Where We Stayed

Here is a list of some of the places we have stayed at in our travels. This is not really an endorsement of any of them, unless otherwise specified, but just a way of helping anyone who may be planning to go to any of these areas. We learned a good amount for our trip from reading posted information from others, so we hope we can help anyone else looking for similar information. But take note, our main criteria for lodging was for something cheap and with a good location, i.e. close enough to walk to or get easy public transit to. This is not a good reference for high class or fancy places.


Cuzco, Peru: Hospedaje Plazoleta San Blas.
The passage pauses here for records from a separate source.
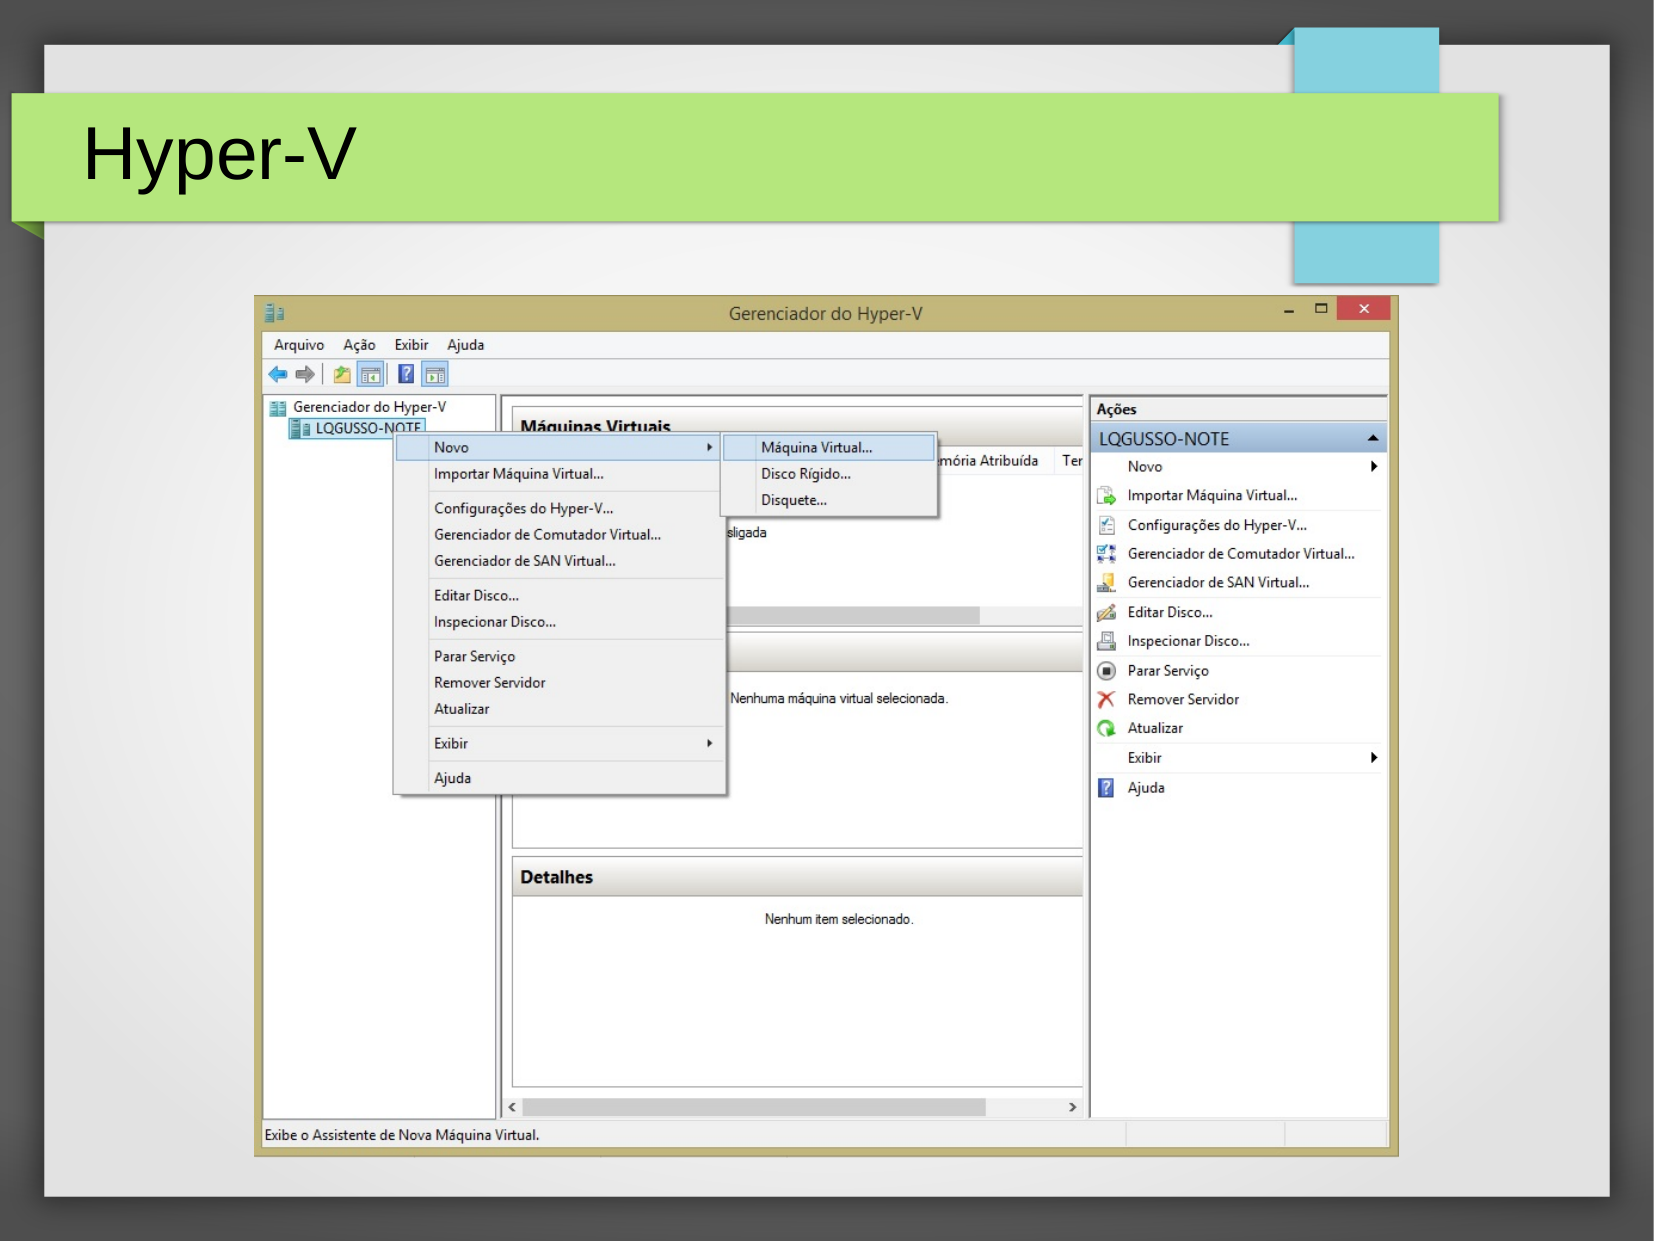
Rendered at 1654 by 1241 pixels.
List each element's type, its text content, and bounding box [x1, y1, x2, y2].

picture [0, 0, 1654, 1241]
title Hyper-V [82, 94, 1264, 213]
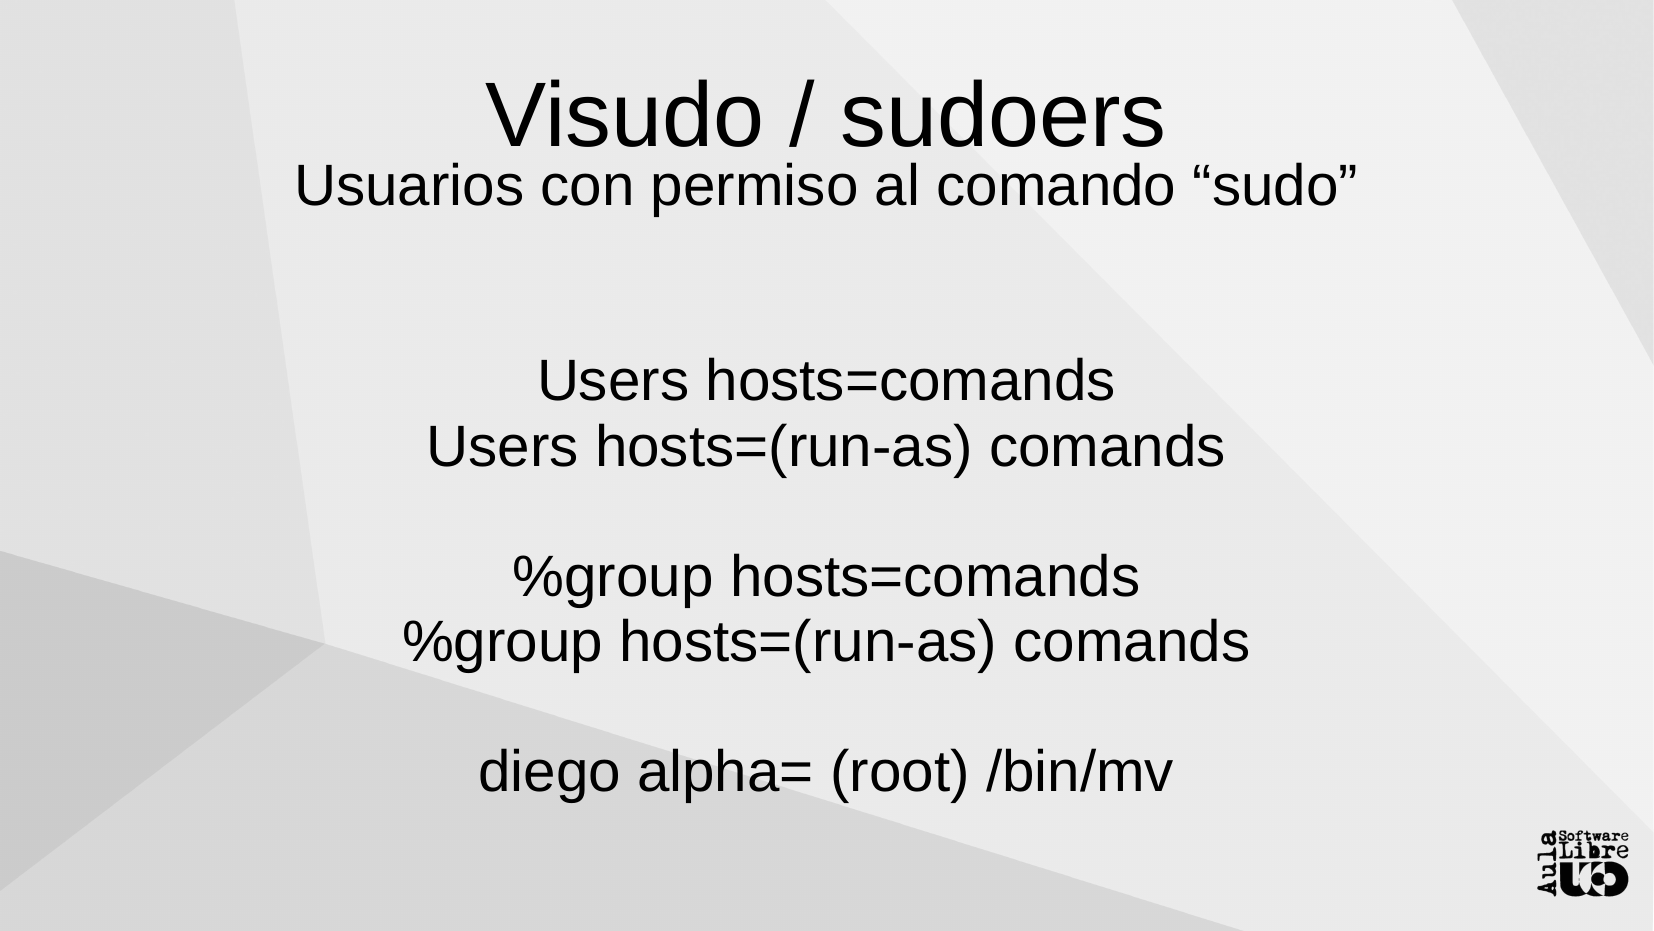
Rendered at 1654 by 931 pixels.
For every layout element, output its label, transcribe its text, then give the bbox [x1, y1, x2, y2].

Right off the Plaza San Blas, in the San Blas area. A nice short walk down to the main square through old Inca streets, much cheaper than all the Lonely Planet listed places in San Blas. The rooms don’t have windows, but we were looking for cheap and close to the sites.

Lake Tinquilco, Chile: Refugio Tinquilco camping cost about 10 US per person, and they offer rooms for rent as well. We had great food here, and it is right next to the trailhead for Huerquehue Park, one of our favorites.

El Bolson, Argentina: Great campground with new showers, bathrooms and clothes washing sinks. Sites have picnic tables and fire pits. Awesome views of the mountains. The camp is thoughtfully divided into a “party” and “no-party” zone, in case you actually want to sleep during the night.


Prague, Czech Republic: Hostel Centre, close enough to walk to from the train station and to the sights in town. It is not fancy or particularly nice (although it was brand new), but it is cheap and close to where you want to be. About 9 Euro per person for a dorm bed (6 bed dorm room).

Český Krumlov, Czech Republic: Krumlov House, a little spendy (15 Euro per person dorm beds), but cozy and laid back. Take their advice and eat the hot chocolate in town, and all other forms of chocolate. Very tasty.

Trenčin, Slovakia: ATC Autocamping Trenčin a nice campground, close to train station and downtown with a great view of the castle over the river. They also have small cabins at good prices for those without camping gear.

Zilina, Slovakia: Penzion SART is closer to the train station and the downtown than  the other (only) hostel listed in Lonely planet.  They don’t speak English (but they do know German) and the train station information booth has fliers with maps on how to get there.  They were really nice and helpful in getting Jason to the hospital (cheaply) for his thorn incident.  We paid just over 20 Euro per night.

Krakow, Poland. Hostel Deco is an easy 10-15 minute walk to the center and offers a comfortable common room, good book exchange, breakfast that can be stretched into lunch (pocket the sandwich, eat the cereal) and does one free load of laundry for you.

Zakopane, Poland. Stara Polana is a decent hostel in a great old traditional Zakopane house.

Levoca, Slovakia. Penzion Oaza (Oasis, details in Lonely Planet). The owners are really nice and the rooms are clean, simple and fairly priced.


Indonesia: Bali

Amed– Shell House (across from Sunrise Cafe), 500 meters east of the bus drop-off (on the main coastal road) at Three Brothers Cafe, the snorkeling is better at the cove (Jemeluk Bay) here, and the rooms are cheap and right on the shore with great views.

Medewi-Warung & Homestay Gede. Cheap and with a great view of the surf break. Best to bring your own bug net.